Com frequência são levadas demandas ao Poder Judiciário tendo como objeto do litígio relações jurídicas vindas de uma união estável. Esta forma de constituição de família tem semelhanças com o casamento, mas com este não se confunde, notadamente no formalismo exigido pela legislação. Essa simplicidade várias vezes causa ferrenhas disputas que poderiam ter sido evitadas se o casal, desde o início, tivesse uma preocupação de tornar mais claro esse vínculo familiar.
Embora a legislação brasileira há algumas décadas se refira à união estável, essa forma de constituição de família ainda causa controvérsias e dificuldades de compreensão do seu alcance. Ela resulta de um vínculo afetivo que, da mesma forma como o casamento e outros relacionamentos, produz consequências jurídicas e, portanto, precisa receber especial atenção das pessoas.
Reconhecendo-a como entidade familiar, o artigo 1.723 do Código Civil estabelece que se configura união estável quando o casal tem uma convivência pública, duradoura, contínua e com o objetivo de constituir família. Da leitura desses requisitos nota-se o pouco apego a formalidades ou elementos incontestes, ao contrário do que ocorre com o casamento, que apresenta clareza em sua celebração e é facilmente provado por uma certidão. A ideia é exatamente essa, dar amparo legal a relacionamentos afetivos cuja instrumentalização jurídica não seja revestida de maiores solenidades.
Se, por um lado, o casal tem bastante liberdade para dar início a essa família, por outro, os requisitos legais às vezes não são tão fáceis de serem identificados, podendo implicar longas disputas judiciais. Haveria, por exemplo, um tempo mínimo para se considerar caracterizada a união estável? O que seria o objetivo de constituir família? Um namoro longo já traria consequências para o Direito de Família?
Com a intenção de demonstrar a união estável, inclusive estabelecendo o regime patrimonial do casal, podem ser feitos contratos tornando claro o propósito de relacionamento afetivo mais sólido. Em sentido contrário, há casais que, não pretendendo que seja configurada a união estável, optam por firmar o chamado “contrato de namoro”, pelo qual sustentam ainda inexistir a intenção de constituir família. Tais pactos são úteis como meios de prova, embora esta não seja inequívoca, podendo ser discutida no Poder Judiciário.
Há situações que, apesar de não serem requisitos legais para a constituição da união estável, podem influenciar bastante a decisão do Juiz.
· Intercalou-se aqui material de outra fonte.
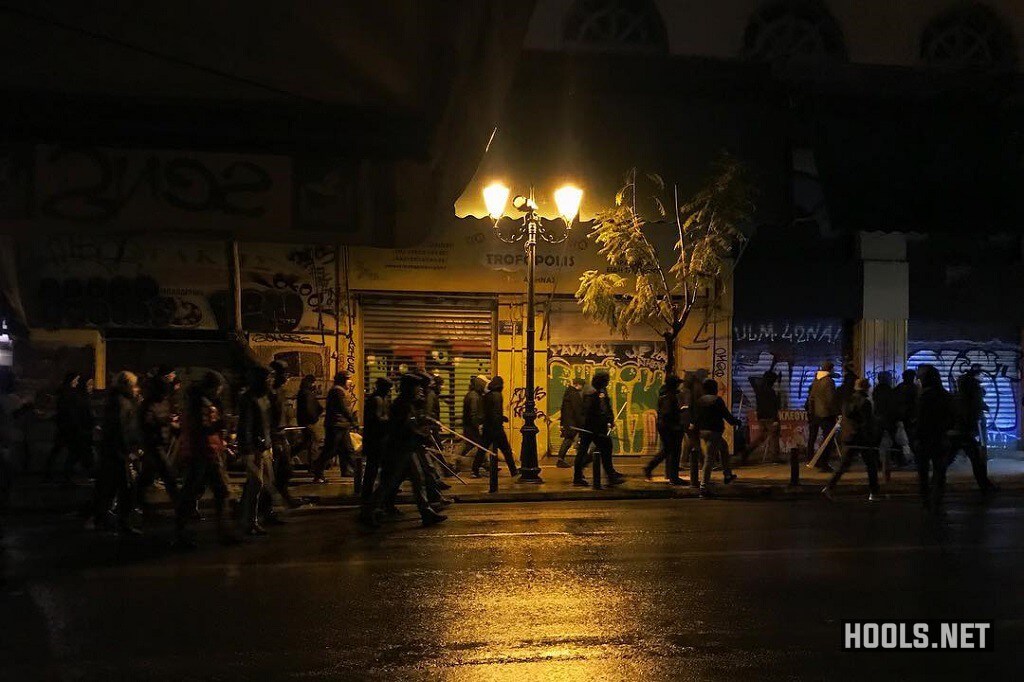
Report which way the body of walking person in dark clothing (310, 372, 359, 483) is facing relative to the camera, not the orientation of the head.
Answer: to the viewer's right

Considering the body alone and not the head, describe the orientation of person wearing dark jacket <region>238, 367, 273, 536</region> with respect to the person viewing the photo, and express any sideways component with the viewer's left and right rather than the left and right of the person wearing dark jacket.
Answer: facing to the right of the viewer

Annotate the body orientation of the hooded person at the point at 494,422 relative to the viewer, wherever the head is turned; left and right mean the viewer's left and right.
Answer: facing to the right of the viewer

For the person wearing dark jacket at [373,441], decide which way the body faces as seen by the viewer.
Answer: to the viewer's right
Um exemplo é a coabitação pelo casal, que, mesmo não sendo exigida, é significativo indício de relacionamento afetivo. O mesmo pode ser dito quanto ao nascimento de filhos ou, no aspecto patrimonial, se o casal tiver bens em comum ou aplicações financeiras. Em se tratando de união estável, cuja informalidade é frequente, todos os detalhes podem ser úteis para o deslinde de uma controvérsia.
No dia a dia se observa que os maiores problemas surgem exatamente após o final da união, quer seja pela vontade de um dos conviventes ou em razão de falecimento. A partir desse momento, interesses podem ser contrariados e a demonstração da verdade se transforma em tarefa árdua. Assim, é muito importante que o casal tome cautelas no sentido de deixar bem demonstrada a união estável, ou a sua inexistência, inibindo longas e desgastantes ações judiciais.
*Marco Antonio dos Anjos, Doutor em Direito pela USP e professor de Direito Civil na Universidade Presbiteriana Mackenzie, campus Campinas.